Monday, July 21, 2008

Changing Our Energy Diet

Over the weekend I participated in a panel discussion on space-based solar power (SSP) at a space-development conference, for the second time in as many months. My presentation focused on what it would take for a new source such as SSP to find a place in our energy diet, which will be changing at the same time that the technology for producing power in space and sending it to markets here on earth develops. The audience of entrepreneurs and space professionals was quite engaged by the idea that SSP couldn't just be a space project; it had to be a viable energy project, too. These same challenges apply to any new energy technology with a long development period, including some that are much more established than SSP. But with politicians, pundits, and experts of all stripes telling us we must rapidly shed our addiction to fossil fuels, the inertia of our present energy diet remains the under-appreciated elephant in the room.

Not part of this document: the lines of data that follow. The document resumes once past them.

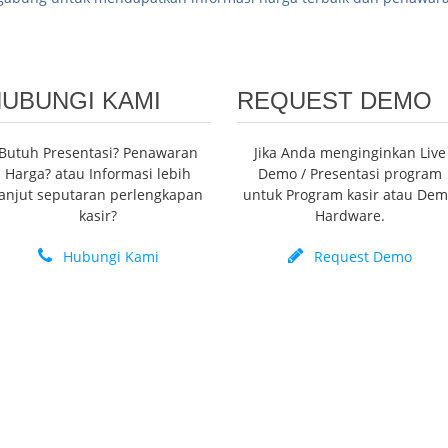
UBUNGI KAMI
REQUEST DEMO
Butuh Presentasi? Penawaran
Jika Anda menginginkan Live
Harga? atau Informasi lebih
Demo / Presentasi program
lanjut seputaran perlengkapan
untuk Program kasir atau De
kasir?
Hardware.
Hubungi Kami
Request Demo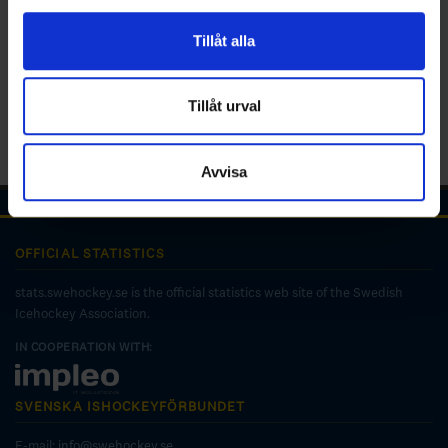
för sociala medier och analysera vår trafik. Vi
vidarebefordrar även sådana identifierare och annan
Tillåt alla
information från din enhet till de sociala medier och
annons- och analysföretag som vi samarbetar med.
Dessa kan i sin tur kombinera informationen med annan
Tillåt urval
information som du har tillhandahållit eller som de har
samlat in när du har använt deras tjänster.
Avvisa
OFFICIAL STATISTICS
stats.swehockey.se is the official statistics web site of the Swedish
Icehockey Association.
IN COOPERATION WITH:
SVENSKA ISHOCKEYFÖRBUNDET
E-mail:
info@swehockey.se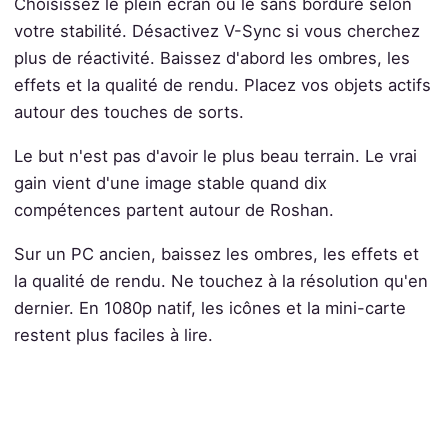
Choisissez le plein écran ou le sans bordure selon
votre stabilité. Désactivez V-Sync si vous cherchez
plus de réactivité. Baissez d'abord les ombres, les
effets et la qualité de rendu. Placez vos objets actifs
autour des touches de sorts.
Le but n'est pas d'avoir le plus beau terrain. Le vrai
gain vient d'une image stable quand dix
compétences partent autour de Roshan.
Sur un PC ancien, baissez les ombres, les effets et
la qualité de rendu. Ne touchez à la résolution qu'en
dernier. En 1080p natif, les icônes et la mini-carte
restent plus faciles à lire.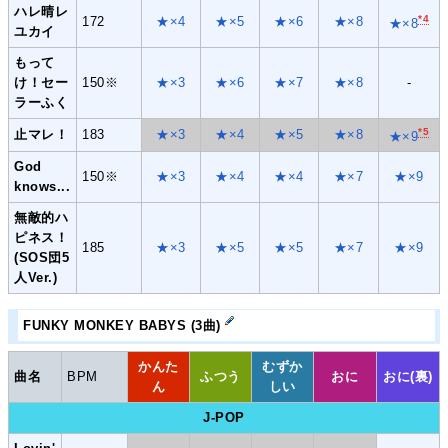
ハレ晴レ
*4
172
★×4
★×5
★×6
★×8
★×8
ユカイ
もって
け！セー
150※
★×3
★×6
★×7
★×8
-
ラーふく
*5
止マレ！
183
★×3
★×4
★×5
★×8
★×9
God
150※
★×3
★×4
★×4
★×7
★×9
knows...
無敵的ハ
ピネス！
185
★×3
★×5
★×5
★×7
★×9
(SOS団5
人Ver.)
FUNKY MONKEY BABYS (3曲)
かんた
むずか
曲名
BPM
ふつう
おに
おに(裏)
ん
しい
J-POP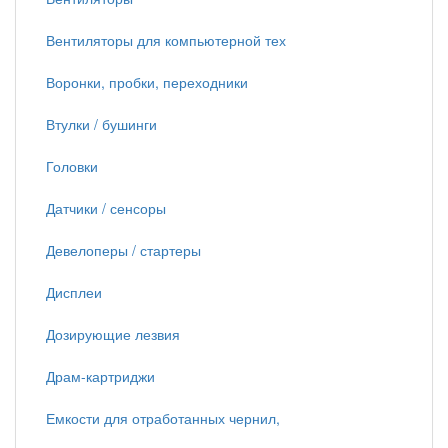
Вентиляторы для компьютерной тех
Воронки, пробки, переходники
Втулки / бушинги
Головки
Датчики / сенсоры
Девелоперы / стартеры
Дисплеи
Дозирующие лезвия
Драм-картриджи
Емкости для отработанных чернил,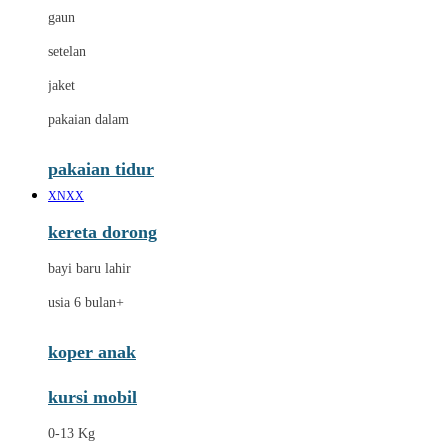
gaun
setelan
jaket
pakaian dalam
pakaian tidur
XNXX
kereta dorong
bayi baru lahir
usia 6 bulan+
koper anak
kursi mobil
0-13 Kg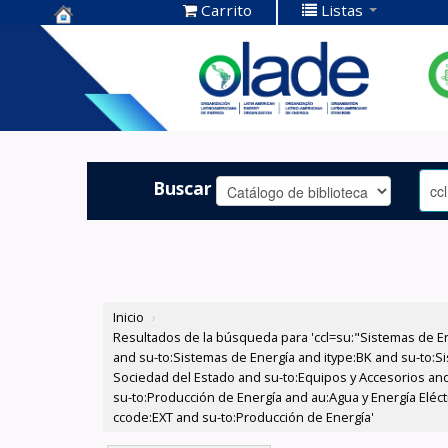
Carrito
Listas
Centro de
Documentación
OLADE -
Buscar
Inicio
›
Resultados de la búsqueda para 'ccl=su:"Sistemas de E
and su-to:Sistemas de Energía and itype:BK and su-to:Si
Sociedad del Estado and su-to:Equipos y Accesorios and
su-to:Producción de Energía and au:Agua y Energía Eléc
ccode:EXT and su-to:Producción de Energía'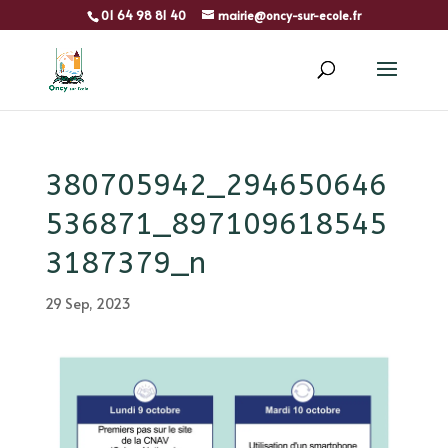
01 64 98 81 40
mairie@oncy-sur-ecole.fr
380705942_294650646
536871_897109618545
3187379_n
29 Sep, 2023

I began my brief remarks with a simple pie-chart showing US energy consumption for 2007, based on data from the Energy Information Agency of the US Department of Energy. As replicated below, it showed the breakdown of our primary energy supply--the raw energy going into power plants, factories, and oil refineries for further processing into fuels, electricity and materials, along with the contribution from nuclear power plants and those energy sources that produce electricity directly, such as hydroelectric dams, solar panels and wind turbines. Despite the recent, breathtakingly-fast growth of wind and solar, and the tremendous success of the nuclear industry at squeezing more output from its 104 existing reactors, the low-emission portion of our energy diet only accounts for 15% of our primary energy needs, and less than a third of our electricity demand, with 93% of that coming from mature hydropower and nuclear sources.

US Primary Energy Supply



As in a diet, not all calories are equal or interchangeable. The 39% of this diet supplied by oil cannot be replaced by renewable sources of electricity without a lengthy and dramatic change in our vehicle fleets, because oil accounts for less than 2% of our electricity generation, and there's very little of it left to displace from the power sector. Nuclear power and natural gas already accomplished that task over the last several decades. The much bigger challenge now is to shift the roughly 97% of transportation energy currently derived from oil to other sources--either electricity in the view of Al Gore, Dr. Andrew Grove and others, or natural gas, as suggested by T. Boone Pickens. But as we make that shift, we can't leave the portions of our economy that will still depend on oil high and dry. We must continue to provide enormous quantities of petroleum, even as we work aggressively to shrink its share of our diet and expand the portion supplied by sources that don't emit greenhouse gases or contribute to our trade deficit. It is fundamental to the nature of oil production that if you don't keep drilling, its supply quickly dwindles.

Tom Friedman's column in Sunday's New York Times drew a parallel between Mr. Gore's ten-year goal for ending our use of fossil fuels and President Kennedy's commitment to reach the moon in a decade. Unfortunately, this analogy breaks down once it gets past the R&D stage. I regard our accomplishment of landing two men on the moon 39 years ago yesterday as the pinnacle of the 20th century. It was a remarkable feat, requiring billions of dollars and hundreds of thousands of scientists, engineers, and support staff of every description, yet it ultimately only put 12 Americans on the lunar surface. We're talking about displacing 85% of the current energy diet of a nation of 300 million people that accounts for between a fifth and a quarter of global GDP. Doing that within a decade wouldn't just be moonshot-impressive; it would require a flat-out miracle.